Review: I'm an English professor (specialization in 19th and 20th century poetry) and published poet who continues to be amazed at the hoopla over Komunyakaa's poems. I have reviewed his collected poems at this site, referring to his difficulty with basic grammar, his unintentionally silly imagery, and his sexism; given the responses of other reviewers, you would think I had insulted their mothers. One reviewer takes the absurd lines I quote, lines which my poet friends and I laugh over, and praises their modernism. Clearly, this is someone without the intellectual depth to understand real modernists like Stevens, Eliot, Hart Crane, Rilke, and Cesaire. Another reviewer, from Muncie, Indiana, claims to write just to spite me. Real mature. I would tell this person to read real contemporary poets--John Ashbery, Laurie Sheck, Heather McHugh, Albert Goldbarth, Anthony Hecht--but I doubt this person could understand them. I especially dislike Neon Vernacular because it took some major prizes in a year when four truly wonderful books of American poetry were published and should have garnered major awards: Garbage by A. R. Ammons, Travels by W. S. Merwin, Dark Harbor by Mark Strand, and Tesserae by John Hollander. If you want to read great poems, read these books. If you want an illustration of how dumbed down American culture has become, point to Komunyakaa.

Rating: 5 stars
Summary: Highly Recommended!!!
Review: This is a tremendous collection of Komunyakaa's life work, and is highly recommended for anyone who loves poetry and is looking for a new author to light up your imagination. I had to laugh at the reviewer from Minneapolis; he instead recommends Anthony Hecht, John Hollander and Albert Goldbarth -- the three most boring poets in the English language! If you want to be bored out of your skull, take this guy's recommendations. If you want to see how amazing contemporary poetry can be, I can't recommend this book highly enough.

Rating: 5 stars
Summary: Unadorned and Unafraid
Review: This Pulitzer Prize winning collection of poetry is a document to the power diversity of the best African-American poet to come along in the post-modern (after WWII) period. Komunyakaa, who appeared this past fall as part of the Lenoir-Rhyne College Writers Series, is at his best when writing about jazz, his relationships with other family members and his Vietnam experience. The passages are often chilling and direct, unadorned yet filled with perfect word choices.

Rating: 5 stars
Summary: One of my favorite books
Review: While I can't agree with the clinical nature of the previous review, I do agree that this book is truly great. However, I would not put Komunyakaa on my list of best African-American Poets, he is simply one of the best poets writing today. As good as Frank Stanford ever was. Truth be told I am wondering when it will be his turn to be names U.S. Poet Laureate. I fully expect him to receive the Nobel Prize.

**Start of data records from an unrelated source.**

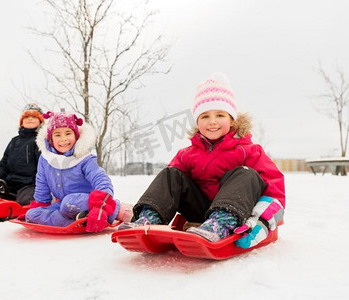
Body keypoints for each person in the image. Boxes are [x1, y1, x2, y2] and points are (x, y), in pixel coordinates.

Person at [119, 73, 285, 249]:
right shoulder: (187, 154)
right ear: (197, 121)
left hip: (237, 212)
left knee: (245, 173)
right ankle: (149, 219)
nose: (212, 122)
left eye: (220, 115)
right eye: (205, 116)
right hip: (201, 212)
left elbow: (275, 187)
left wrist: (262, 221)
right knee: (171, 174)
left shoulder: (249, 151)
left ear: (232, 119)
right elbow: (168, 189)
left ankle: (221, 223)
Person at [25, 110, 133, 232]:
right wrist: (40, 207)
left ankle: (113, 210)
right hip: (63, 207)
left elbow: (102, 180)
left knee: (68, 202)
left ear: (76, 136)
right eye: (57, 135)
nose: (63, 139)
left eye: (68, 133)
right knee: (32, 214)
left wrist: (99, 207)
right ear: (50, 138)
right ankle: (78, 222)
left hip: (89, 202)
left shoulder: (84, 159)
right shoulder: (46, 159)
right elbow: (42, 185)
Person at [0, 103, 44, 205]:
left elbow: (42, 166)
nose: (30, 119)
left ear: (40, 121)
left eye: (34, 117)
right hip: (9, 184)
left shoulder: (40, 141)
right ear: (21, 122)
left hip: (29, 185)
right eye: (27, 117)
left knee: (25, 201)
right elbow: (4, 163)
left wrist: (39, 184)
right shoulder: (14, 141)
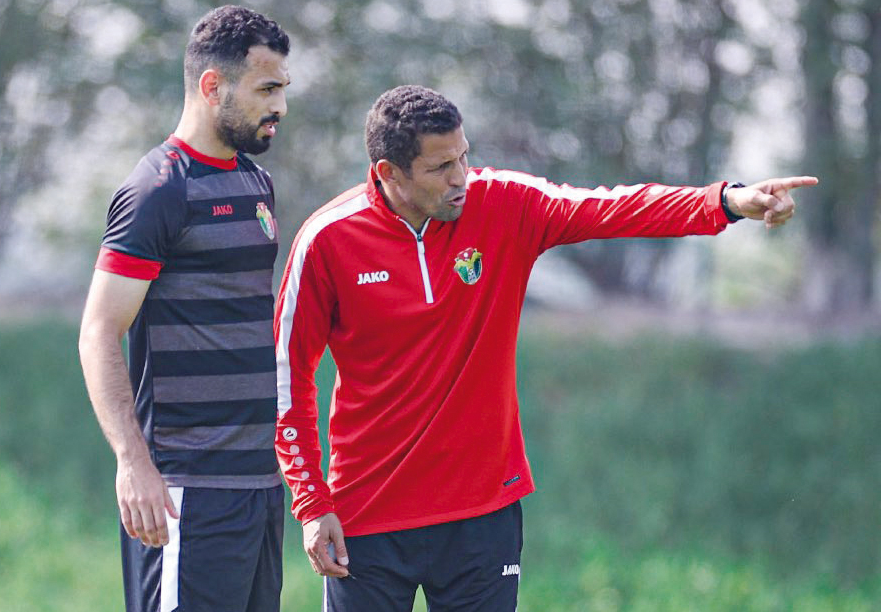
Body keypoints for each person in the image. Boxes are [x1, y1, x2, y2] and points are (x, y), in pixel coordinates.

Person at [273, 85, 817, 611]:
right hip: (369, 515)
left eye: (465, 156)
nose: (462, 177)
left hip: (483, 511)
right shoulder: (327, 239)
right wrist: (311, 501)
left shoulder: (504, 203)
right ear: (389, 173)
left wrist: (725, 201)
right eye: (441, 168)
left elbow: (613, 208)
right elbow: (286, 376)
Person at [78, 6, 290, 612]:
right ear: (211, 86)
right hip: (186, 489)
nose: (279, 107)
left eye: (282, 89)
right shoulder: (157, 190)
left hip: (259, 487)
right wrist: (132, 463)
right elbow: (98, 332)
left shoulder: (255, 181)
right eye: (266, 89)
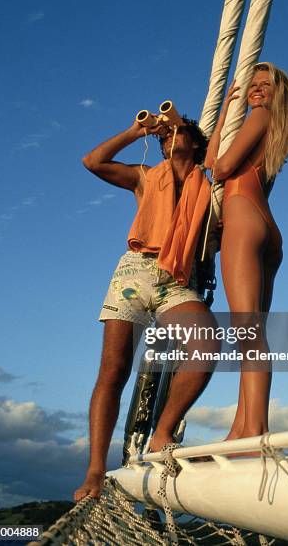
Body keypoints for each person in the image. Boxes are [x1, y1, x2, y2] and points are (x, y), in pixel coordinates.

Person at [74, 114, 217, 501]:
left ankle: (162, 432)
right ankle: (95, 470)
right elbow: (93, 161)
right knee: (114, 369)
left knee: (206, 346)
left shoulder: (211, 181)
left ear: (197, 142)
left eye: (177, 130)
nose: (168, 135)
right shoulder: (144, 176)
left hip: (179, 279)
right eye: (164, 133)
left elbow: (226, 147)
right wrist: (136, 131)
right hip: (136, 271)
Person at [204, 62, 288, 442]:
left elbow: (219, 167)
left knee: (247, 334)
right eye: (253, 85)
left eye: (265, 85)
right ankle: (240, 428)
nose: (257, 91)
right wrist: (227, 119)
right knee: (252, 333)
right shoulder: (277, 129)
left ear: (277, 94)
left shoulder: (261, 116)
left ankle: (254, 431)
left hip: (244, 222)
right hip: (267, 228)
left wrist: (222, 121)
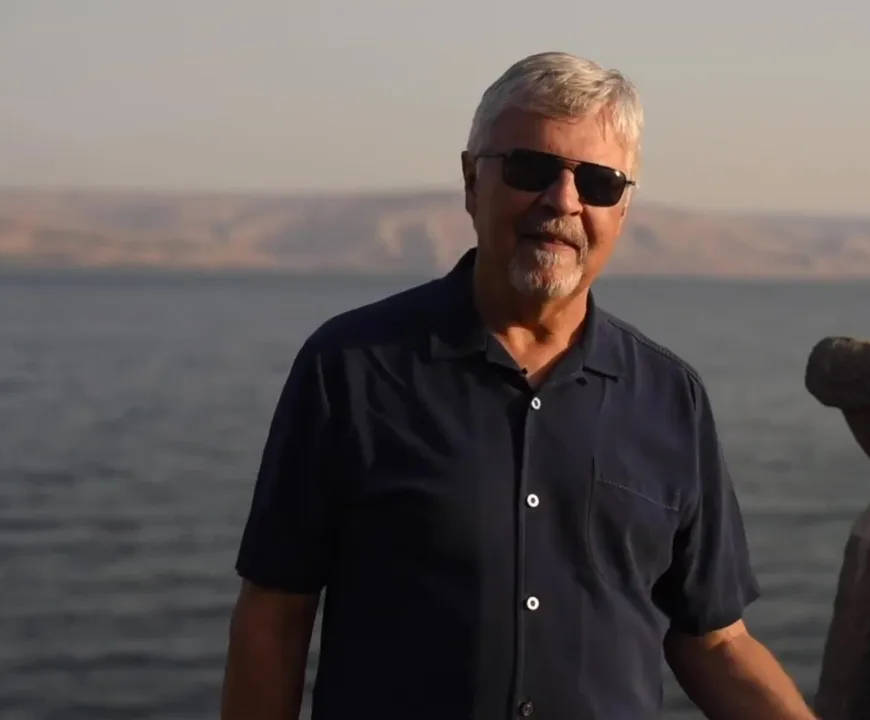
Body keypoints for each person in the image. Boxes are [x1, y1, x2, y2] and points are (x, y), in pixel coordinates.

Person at [220, 51, 818, 720]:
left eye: (599, 182)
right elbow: (275, 613)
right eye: (531, 169)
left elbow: (714, 639)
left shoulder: (669, 397)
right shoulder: (352, 369)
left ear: (622, 209)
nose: (562, 201)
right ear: (471, 181)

Now about the book: I have been actively searching out Komunyakaa ever since I saw his poem, "Troubling the Waters." When I bought Neon Vernacular some years ago I put everything else away because Neon Vernacular was the only thing worth looking at for months. Now, I find myself reading "Songs for My Father" over and over. I even wroe a poem based upon "Starlight Scope Myopia" from Dien Cai Dau. Simply put, Yusef Komunyakaa is the one living writer I most want to meet with and talk poetry.